What you should do —
Answer these questions from the explanation of importance and contribution below:
1. What kind of measure is importance, and what kind is contribution?
2. Is there a standard method for computing importance and contribution?
3. How is importance defined in Q?

Extract —
══════════

Importance is an estimate of the sensitivity of the dependent question to changes in the independent questions (or, to use the language more commonly associated with regression, the independent variables and the dependent variable). For example, if a regression model reveals that the effect of a small change in price on sales is twice the effect of a similarly small change in advertising, then the importance of price will be computed as twice that of advertising.

Contribution is a calculation of the extent to which an independent question explains variation in the dependent question in the data. Whereas importance identifies differences in sensitivity, contribution is also influenced by the extent of variation of the independent variables. For example, price may be twice as important as advertising, but the contribution of the advertising can be greater than that of price if the data contains lots of variation in advertising but little in price (i.e., if the data shows little difference in price, then price cannot have had a large contribution to the dependent variable, sales).

Importance can be thought of as a measure of the potential of variables, whereas contribution is more of a measure of the historical impact of the variables.

Please note: there is no standard method for computing importance and contribution. Both are ill-defined concepts with no well-defined properties. They should be used only as rough guides and even then with caution.


In Q, importance is defined as the absolute value of the coefficients normalized to add to 1.0. More formally, where linear regression estimates the coefficient, \beta_j for the jth of J independent variables, where x_{ij} is the i of I observations on the j variable, y_i is the ith observed value of the dependent variable, \epsilon is an error term, and the model is of the form

y_i = \alpha + \beta_1 x_i1 + \beta_2 x_i2 + ... + \beta_J x_{iJ} + \epsilon =  \alpha + \sum_i^J \beta_{j} x_{ij}+ \epsilon, the importance of the jth variable, P_j is defined as P_j := |\beta_j| / \sum^J_{j'}{|\beta_{j'}}|.

══════════

Provided records —
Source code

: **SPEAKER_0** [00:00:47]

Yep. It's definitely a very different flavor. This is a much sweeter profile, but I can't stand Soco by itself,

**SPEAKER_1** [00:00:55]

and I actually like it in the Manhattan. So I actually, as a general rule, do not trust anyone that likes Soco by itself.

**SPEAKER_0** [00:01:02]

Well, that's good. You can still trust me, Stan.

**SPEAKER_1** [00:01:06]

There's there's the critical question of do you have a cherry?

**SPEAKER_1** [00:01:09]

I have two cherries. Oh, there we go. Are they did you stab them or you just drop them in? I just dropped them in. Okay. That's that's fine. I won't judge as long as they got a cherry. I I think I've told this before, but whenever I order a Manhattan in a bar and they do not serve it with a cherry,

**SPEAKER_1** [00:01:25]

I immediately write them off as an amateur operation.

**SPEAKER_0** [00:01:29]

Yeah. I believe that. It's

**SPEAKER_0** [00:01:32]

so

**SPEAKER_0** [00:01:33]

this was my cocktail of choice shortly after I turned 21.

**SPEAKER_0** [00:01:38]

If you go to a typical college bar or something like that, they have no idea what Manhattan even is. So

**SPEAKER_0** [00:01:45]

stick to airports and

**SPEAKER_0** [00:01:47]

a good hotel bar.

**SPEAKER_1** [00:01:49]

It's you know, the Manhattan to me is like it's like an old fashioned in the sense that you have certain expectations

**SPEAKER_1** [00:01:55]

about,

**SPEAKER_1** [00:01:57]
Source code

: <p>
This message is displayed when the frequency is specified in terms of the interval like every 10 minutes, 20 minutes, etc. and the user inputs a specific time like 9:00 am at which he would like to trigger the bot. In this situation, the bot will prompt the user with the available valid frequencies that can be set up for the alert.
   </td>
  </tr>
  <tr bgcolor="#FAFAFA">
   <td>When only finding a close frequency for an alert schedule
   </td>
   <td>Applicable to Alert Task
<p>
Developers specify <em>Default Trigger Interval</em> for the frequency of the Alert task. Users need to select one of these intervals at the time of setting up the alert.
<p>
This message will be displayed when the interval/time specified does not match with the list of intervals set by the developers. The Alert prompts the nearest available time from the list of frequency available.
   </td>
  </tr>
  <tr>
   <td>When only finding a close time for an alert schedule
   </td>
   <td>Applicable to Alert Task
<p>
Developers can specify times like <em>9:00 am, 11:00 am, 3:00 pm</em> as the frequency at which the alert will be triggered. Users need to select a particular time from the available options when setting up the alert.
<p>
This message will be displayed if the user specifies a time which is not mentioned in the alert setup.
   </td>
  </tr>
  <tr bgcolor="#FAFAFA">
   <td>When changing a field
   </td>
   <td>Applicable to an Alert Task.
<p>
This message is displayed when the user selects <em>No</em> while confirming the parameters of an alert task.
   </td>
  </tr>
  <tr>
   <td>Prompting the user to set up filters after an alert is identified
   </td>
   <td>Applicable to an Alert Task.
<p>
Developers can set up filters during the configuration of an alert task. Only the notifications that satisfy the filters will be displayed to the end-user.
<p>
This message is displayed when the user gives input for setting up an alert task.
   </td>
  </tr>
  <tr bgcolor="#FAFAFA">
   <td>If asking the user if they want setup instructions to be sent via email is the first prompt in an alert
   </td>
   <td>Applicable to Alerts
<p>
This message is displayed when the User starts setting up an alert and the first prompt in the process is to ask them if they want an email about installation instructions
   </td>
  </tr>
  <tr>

══════════

Output for this exercise —
1. Importance is a measure of the potential of variables, and contribution is more a measure of their historical impact.
2. No, there is no standard method for computing either one.
3. In Q, importance is the absolute value of the coefficients normalized to add to 1.0.